植物としての昆布をみると、世界には19種あり、そのうち11種が北海道沿岸に生育しています。食用の昆布の産地は圧倒的に北海道が有名で、世界でもほかにはない宝の海に囲まれた奇跡の島ともいえるほどです。
しかし、北海道での昆布の消費量は多くはなく、昆布が採れない富山県が際立っています。富山県では、おにぎりは海苔ではなく昆布(とろろ昆布)でつつむのが一般的だそうです。
こうした昆布の食文化は江戸時代に栄えた広域の流通網「北前船」によって広がりました。供給地としての北海道と、北前船の寄港地そして船主も多くいた富山県との差といえるかもしれません。
北前船の航路は「昆布ロード」とも呼ばれ、北海道で積み込まれたニシンや昆布は日本海側沿岸の各地をめぐり、瀬戸内海から京都や大坂へと運ばれました。北海道の食材と京都の食文化が融合したものとしてはニシン蕎麦が有名です。

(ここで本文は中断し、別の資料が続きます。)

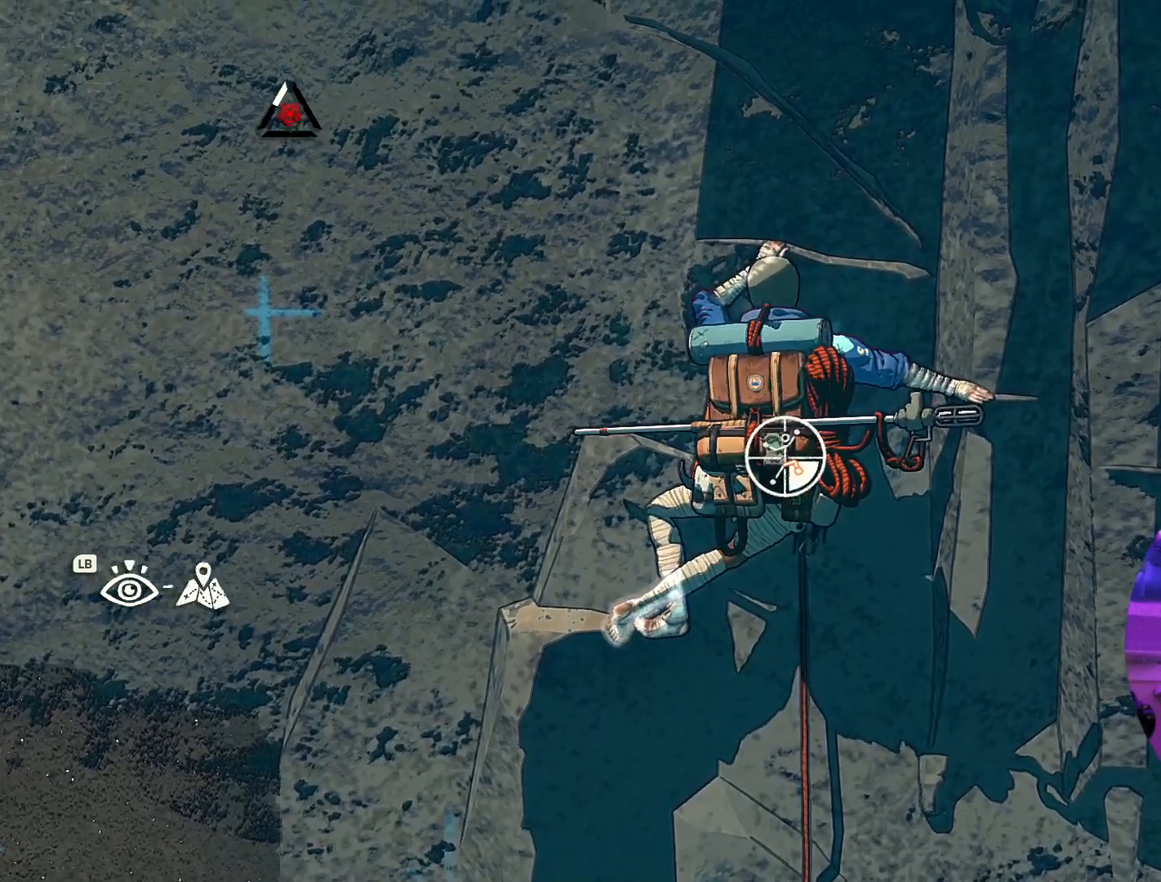
{"dt_ms": 500, "buttons": [], "left_stick": "up-right", "right_stick": "center", "events": [[67, "left_stick", "right"], [283, "left_stick", "up-right"]]}
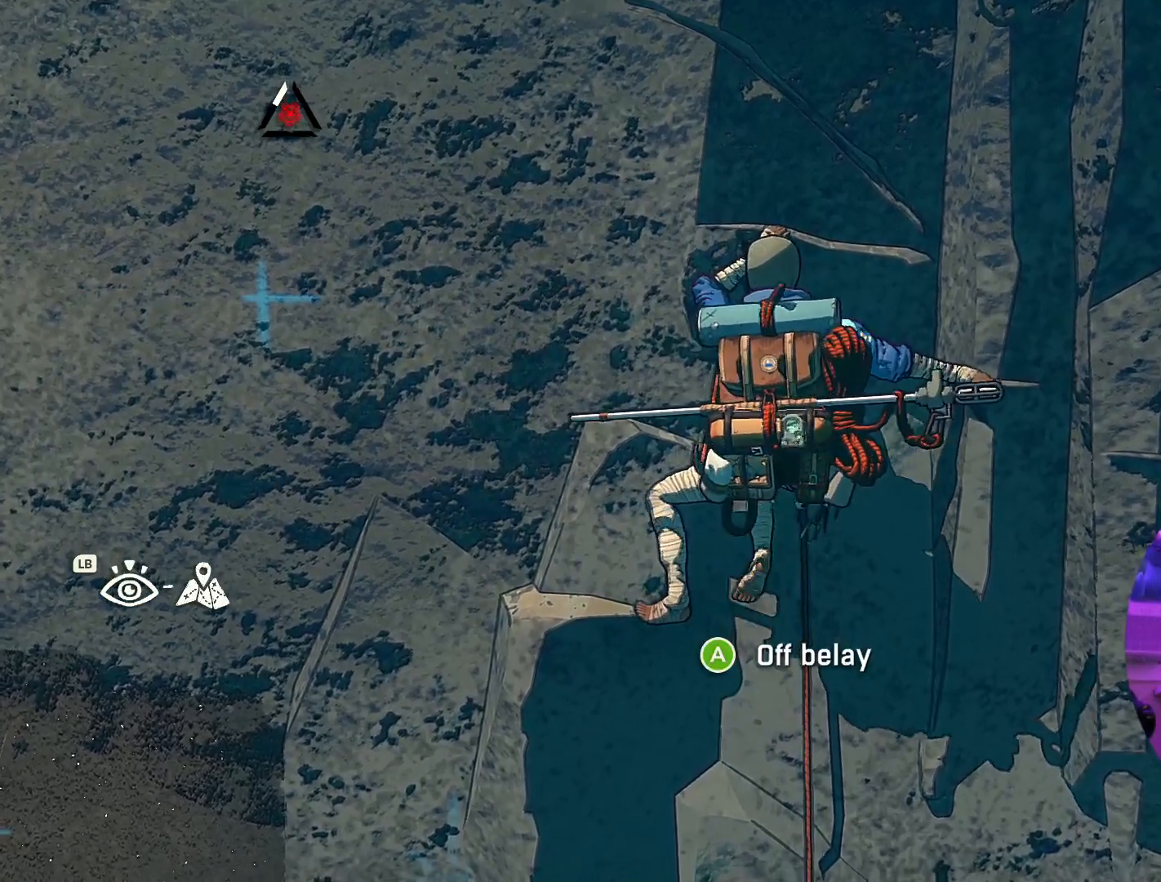
{"dt_ms": 500, "buttons": [], "left_stick": "center", "right_stick": "center", "events": [[500, "left_stick", "center"]]}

昆布ロードはさらに沖縄(琉球)から中国(清)へと延び、日本の時代を大きく動かしていくことになります。その裏には財政難に苦しむ富山藩と薩摩藩の思惑がありました。
当時の中国では甲状腺障害の予防に効果的な昆布に需要があり、そこに目をつけた薩摩藩は琉球を介して中国への輸出を企てましたが、蝦夷から遠い薩摩藩では昆布の入手が難しいため、北前船とつながりの強い富山藩と密かに密貿易を企てます。
富山と言えば今に続く「越中富山の薬売り」。薬の原料は当時、中国からの輸入品に頼っていましたが、中間マージンが多くて高価でした。富山藩にとっても直接の仕入ルートは魅力的だったと思われます。薩摩藩による中国への昆布の輸出と富山藩による薬原料の輸入――二つの藩が手を結びました。
このビジネスは想像以上にうまくいったようで、薩摩藩は莫大な借金を返し、さらに蓄財もかないました。富山藩も相当な利益を生み出したと考えられています。
薩摩藩では昆布貿易によって得た利益を洋式の機械工場群の建設に投じ、「集成館事業」を興します。そこで造られた武器や高められた軍事力によって、やがて倒幕へと時代は動いていきます。北海道の昆布が明治維新へと時代を動かす要因の一つとなったのです。
日本の食文化を支え、歴史の裏面にも登場する北海道の昆布ですが、その漁獲量は年々減少し、昨年は1万トンを割り込みました。昆布は今も大切な産業であり、北海道は世界のどこにもない宝の島なのです。